Psalm 38:3

PLUS

 

EXPOSITION

Verse 3. There is no soundness in my flesh because of thine anger. Mental depression tells upon the bodily frame; it is enough to create and foster every disease, and is in itself the most painful of all diseases. Soul sickness tells upon the entire frame; it weakens the body, and then bodily weakness reacts upon the mind. One drop of divine anger sets the whole of our blood boiling with misery. Neither is there any rest in my bones because of my sin. Deeper still the malady penetrates, till the bones, the more solid parts of the system, are affected. No soundness and no rest are two sad deficiencies; yet these are both consciously gone from every awakened conscience until Jesus gives relief. God's anger is a fire that dries up the very marrow; it searches the secret parts of the belly. A man who has pain in his bones tosses to and fro in search of rest, but he finds none; he becomes worn out with agony, and in so many cases a sense of sin creates in the conscience a horrible unrest which cannot be exceeded in anguish except by hell itself.

 

EXPLANATORY NOTES AND QUAINT SAYINGS

Verse 3. Thine anger ... my sin. I, alas! am as an anvil under two hammers; one of thine anger, another of my sin; both of them beating incessantly upon me; the hammer of thine anger beating upon my flesh and making that unsound; the hammer of my sin beating upon my bones and making them unquiet; although indeed both beat upon both; but thine anger more upon my flesh, as being more sensible; my sin more upon my bones, as being more obdurate. God's anger and sin are the two efficient causes of all misery; but the procatarctic (as applied to diseases, signifies the exciting cause) cause indeed is sin: God's anger, like the house that Samson pulled upon his own head, falls not upon us but when we pull it upon ourselves by sin. Sir Richard Baker.
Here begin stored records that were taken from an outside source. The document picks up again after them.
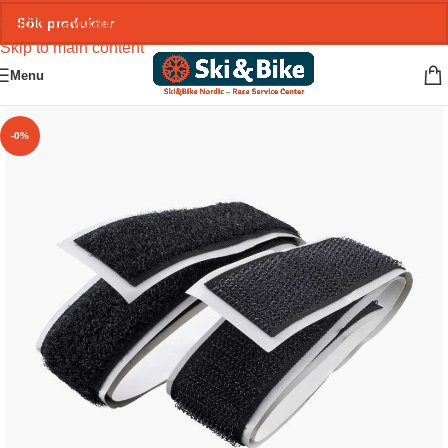
Skip to navigation
Skip to main content
Menu
-0%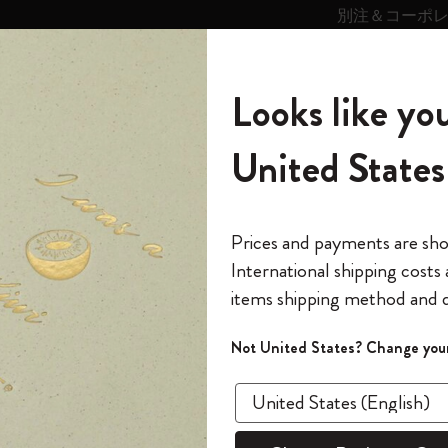
別注＆コーポ
キンス
パーソナライズサ
ストー
モレスキン
Looks like you
ービス
リー
の世界
テゴリ
サブカテゴリ
サブカテゴリ
United States
6,500円以上のご購入で送料無料
モレスキンの世界
ノートブック
ダイアリー
すべて見る
モレスキンスマート
Reframe サングラス
キム・ジョンギコレクション
すべて見る
アートを愛する方への贈り物
カントリー・テーマ・ピンズ・コレク
プライドをいつも胸に
スマートライティング・システム
Notes
ション
パッション ジャーナル
The Original Notebook
パーソナル・ダイアリー
スマートライティング・システム
Blackwing x モレスキン
ムーミン コレクション
Impressions of Impressionism コレクショ
バックパック
プロフェッショナルへの贈り物
Mardi Mercredi × モレスキン
スマートノートブック
モレスキン Journal
10% オフと送料無料
*
メールアドレス
Prices and payments are sh
ン
で1冊無料
International shipping costs
ミニノートブックチャーム
12カ月ダイアリー
モレスキンスマートスマートとは
Kaweco x モレスキン
キム・ジョンギコレクション
限定版バックパック
ミニマリストへの贈り物
スマートダイアリー
モレスキン Planner
月有効）
モレスキンの世
カサ・バトリョ 限定版コレクション
items shipping method and d
の先行アクセス
パッ
*
パスワード
カイエ ＆ ジャーナル
15ヶ月プランナー
アプリ・サービス
ペン & ペンシル
「Alice's Adventures in Wonderland」コレ
Shopper paper – made Collection
マキシマリストへの贈り物
プライズ
クション
ゴッホ美術館
報をいち早くチェック
Not United States? Change your
ウェディ
今すぐ会員登録
カスタムノートブック
18ヶ月プランナー
アクセサリー＆リフィル
デバイスバッグ & バックパック
ファッションを愛する方への贈り物
ス
パスワードを忘れた方はこち
¥ 5,940
「
WELCOME10
」を
『ロード・オブ・ザ・リング』コレク
このデバイスで情
限定版
ウィークリープランナー
ション
Legendary
旅人への贈り物
回注文が10%オフ
Select a color
ます。セール・ア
Verse 3. My flesh ... my bones. I know by the unsoundness of my flesh that God is angry with me; for if it were not for his anger my flesh would be sound: but what soundness can there be in it now, when God's angry hand lies beating upon it continually, and never ceaseth? I know by the unquietness of my bones that I have sin in my bosom; for if it were not for sin my bones would be quiet. But what quietness can be in them now, when sin lies gnawing upon them incessantly with the worm of remorse? One would think my bones were far enough removed and closely enough hidden from sins doing them any hurt: yet see the searching nature, the venomous poison of sin, which pierceth through my flesh, and makes unquietness in my very bones. I know my flesh is guilty of many faults, by which it justly deserves unsoundness; but what have my bones done? for they minister no fuel to the flames of my flesh's sensuality; and why then should they be troubled? But are not my bones supporters of my flesh, and are they not by this at least accessory to my flesh's faults? As accessories, then, they are subject to the same punishment the flesh itself is, which is the principal. Sir Richard Baker.

Verse 3. neither is there any rest in my bones because of my sin. A Christian in this life is like quicksilver, which hath a principle of motion in itself, but not of rest: we are never quiet, but as the ball upon the racket, or the ship upon the waves. As long as we have sin, this is like quicksilver: a child of God is full of motion and disquiet ... We are here in a perpetual hurry, in a constant fluctuation; our life is like the tide; sometimes ebbing, sometimes flowing; here is no rest; and the reason is because we are out of centre. Everything is in motion till it comes at the centre; Christ is the centre of the soul; the needle of the compass trembles till it comes to the North Pole. Thomas Watson.

Verse 3. Learn here of beggars how to procure succour and relief. Lay open thy sores, make known thy need, discover all thy misery, make not thy case better than it is. Beggars by experience find that the more miserable they appear to be, the more they are pitied, the more succoured; and yet the mercies of the most merciful men are but as drops in comparison of the oceans of God's mercies; and among men there are many, like the priest and Levite in the parable Luke 10:30-32 , that can pass by a naked, wounded man, left half dead, and not pity him nor succour him. But God, like the merciful Samaritan, hath always compassion on such as with sense of their misery are forced to cry out and crave help. Read how Job, Job 6:1-30 and Job 7:1-21 ; David, Psalms 38:3 , etc., Hezekiah, Isa 38:10, etc., and other like saints poured out their complaints before the Lord, and withal observe what mercy was showed them of the Lord, and you may have in them both good patterns how to behave yourselves in like cases, and good encouragement so to do. This is it which God expects of us, and whereunto he desireth to bring us, that seeing our own emptiness and insufficiency, and the impotency and disability of others to help us, we should in all humility fly to his mercy. William Gouge.

 

HINTS FOR PASTORS AND LAYPERSONS

Verse 3. (last clause). Sin causes unrest. He who cures it alone gives rest. Dwell on both facts.